Bacteriostatic: Inhibit growth, allowing immune system to clear infection.
Targets of Antimicrobial Drugs
Cell wall synthesis (e.g., peptidoglycan in bacteria).
Protein synthesis (bacterial 70S ribosomes vs. eukaryotic 80S).
Nucleic acid replication and transcription.
Plasma membrane integrity.
Essential metabolite synthesis.
Drug Synergy and Antagonism
Synergy: Two drugs enhance each other's effects.
Antagonism: One drug interferes with the action of another (e.g., penicillin and tetracycline).
Antifungal and Antiviral Drugs
Antifungals target ergosterol in fungal membranes.
Antivirals often target viral genome replication.
Antibiotic Resistance
Misuse of antibiotics selects for resistant mutants.
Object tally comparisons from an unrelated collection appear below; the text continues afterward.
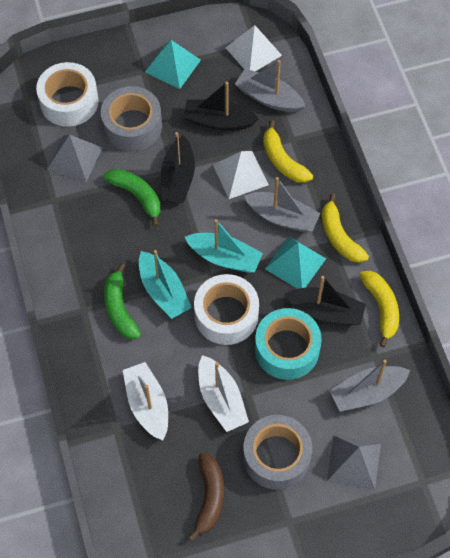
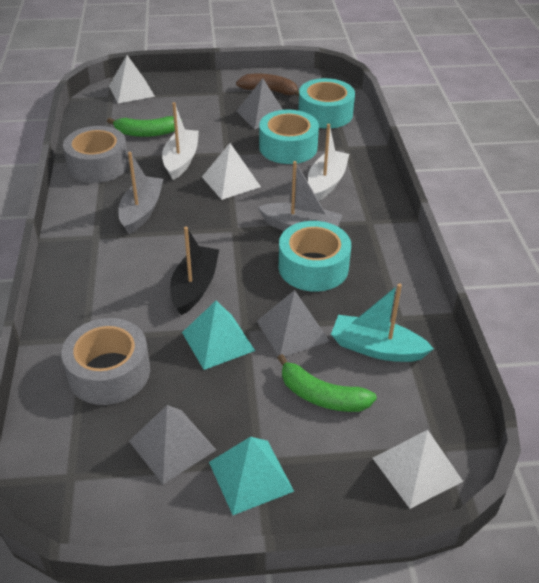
black boat: [161,132,195,203] [183,82,259,131] [285,276,366,325] = 3 -> [170,227,219,315] = 1
grey boat: [235,60,306,112] [244,177,321,233] [329,359,410,412] = 3 -> [118,152,163,234] [258,161,342,231] = 2
grey pyramid: [47,135,103,182] [327,436,381,490] = 2 -> [129,405,216,484] [237,78,283,129] [257,290,329,356] = 3
turquoise boat: [139,250,192,319] [185,219,263,273] = 2 -> [331,283,434,362] = 1
turquoise tape: [255,308,322,380] = 1 -> [259,110,319,164] [279,221,351,292] [298,78,355,129] = 3
white pyramid: [213,151,269,199] [226,25,282,71] = 2 -> [109,55,155,103] [202,143,261,200] [373,430,463,509] = 3
white tape: [36,62,99,127] [194,274,259,345] = 2 -> none = 0
yellow banana: [263,120,313,183] [321,194,369,263] [359,271,399,347] = 3 -> none = 0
Mechanisms: Blocking entry, inactivation by enzymes, target alteration, efflux pumps.
Table: Mechanisms of Antibiotic Resistance
Mechanism | Description |
|---|---|
Blocking Entry | Prevents antibiotic from entering the cell |
Enzymatic Inactivation | Bacterial enzymes degrade or modify the antibiotic |
Target Alteration | Mutation changes the antibiotic's binding site |
Efflux Pumps | Pumps antibiotic out of the cell |
Additional info: E. coli can adapt to high antibiotic concentrations rapidly, demonstrating the importance of prudent antibiotic use.